そしてこの時、最前列で一緒に踊ってたチヒロちゃんと何度もトビーコールしていたら、とうとうトビーさん、フロアー最前列の前まで降りてきてくれた。そして、最前列の客達と手をタッチして走り回る!! やっぱ何でも言ってみるもんだなぁ(笑)
客がDJに声をかけ、DJがそれに応えてくれて、両方で一層楽しく盛り上がる。クリスの時に続いて、この時も凄くいい、フロアの一体感みたいなの、出来てたと思う。でもこの時、ブースのトビーさんが盛り上がれば盛り上がる程、ブース下で待機している黒人セキュリティの顔が引きつっていってるのが見てて面白かった。まあそりゃ、彼らにしてみりゃ仕事終わるのが遅くなるってコトだもんなぁ。きっと。

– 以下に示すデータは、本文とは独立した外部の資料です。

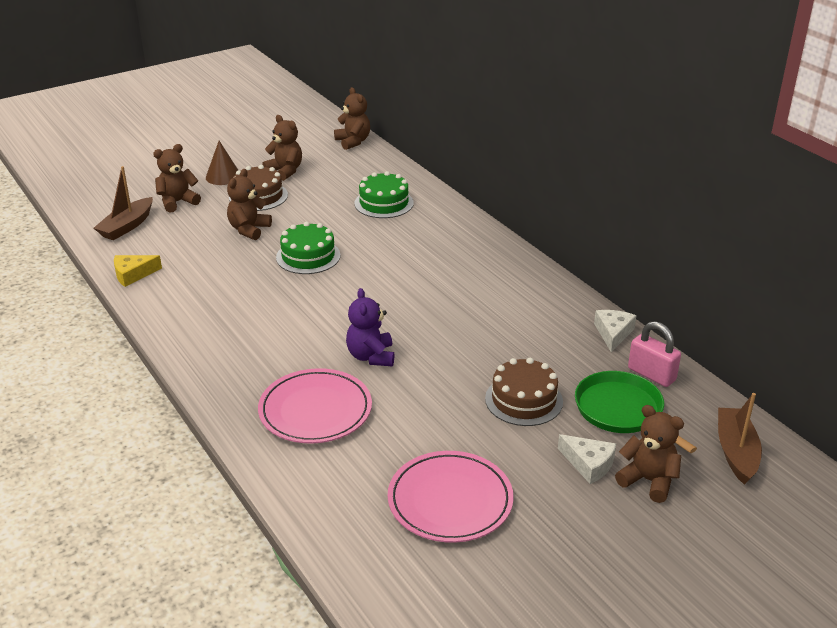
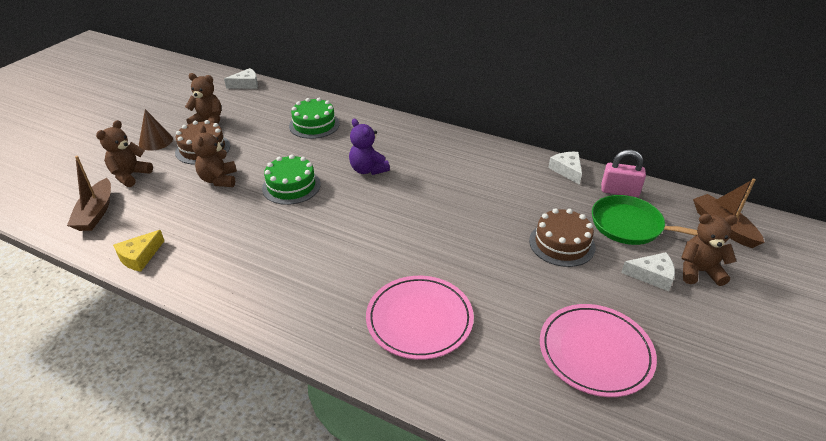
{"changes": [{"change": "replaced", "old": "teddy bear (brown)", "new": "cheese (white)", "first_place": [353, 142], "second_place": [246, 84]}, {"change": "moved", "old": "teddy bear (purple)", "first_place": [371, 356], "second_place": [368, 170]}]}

結局、終わった時にはもう6時をまわっていた。個人的には、今まで参加したWIREの中で、ラストの方の雰囲気は一番好きだった。
終わってみて、メインフロアをちらっと覗いてみると、こっちもちょうど、ジェフがラストの曲をかけ終わったところの様だった。
EPILOGUE
今回のWIRE。正直言って、参加までのテンションは今までで一番低かったと思う。元々、出演者にあまり興味のあるアーティストがいないと言うのがあったし、WIREを迎えるまでの間に色々と、落ち込む様な出来事が多かった。大好きだったアーティスト、CHRISTIAN
MORGENSTERNの死。そしてそれに伴うHEIKO LAUXの来日中止…。そんなのがあってもう、パーティとか、クラブで遊ぶこと自体がどうでも良くなったりもしていた。(事実、WIREの前に行ったパーティは、6月初めに奈良であった[neu]が最後なのだ。実に三ヶ月近くもパーティに行ってなかったことになる)
そんな中で迎えた今年のWIRE。凄くどうでもいい個人的なことなのだけど、直前に一人旅に出かけたりしたせいでテクノに対する熱自体も低くなってしまい(どうもテクノ以外の趣味に走った後はテクノ熱が下がってしまうみたい)、更に直前になっての出演者変更。唯一興味を持っていたアーティストJAY
DENHAMが来ないと聞き、また一段と下がるテンション。「行くのやめるか?」そんな問いかけを前日まで心の中で繰り返しながらも結局参加した今回のWIRE。果たしてどうなるか…と思ったのだけれど、しかし!! 蓋を開けてみれば今まで以上にはしゃいでいる自分がいた。少なくとも、去年のWIREの1.8倍(当社比)は楽しんでいたんじゃないかと思う。去年は、途中のルークのライブ位で力が尽きてしまい、ラストのバムの時なんて実は半分寝ながら踊っていたのだけど(笑)、でも今年はそれが無かった。最後までいいペースで踊り続けることが出来た。結果的には、セカンドフロアしか観なかったことになるのだけど、それでも充分すぎるほどに満足して楽しむことが出来たと思う。
来年もまたWIREに行くのかどうか。それはまだ今の時点では何ともわからない。出演アーティスト次第では不参加とか、そんなのもあるかもしれない。でもやっぱり、こんな楽しい気持ちになれるのなら、なるべく行きたい。だって、年に一回の、せっかくの「お祭り」なのだから!!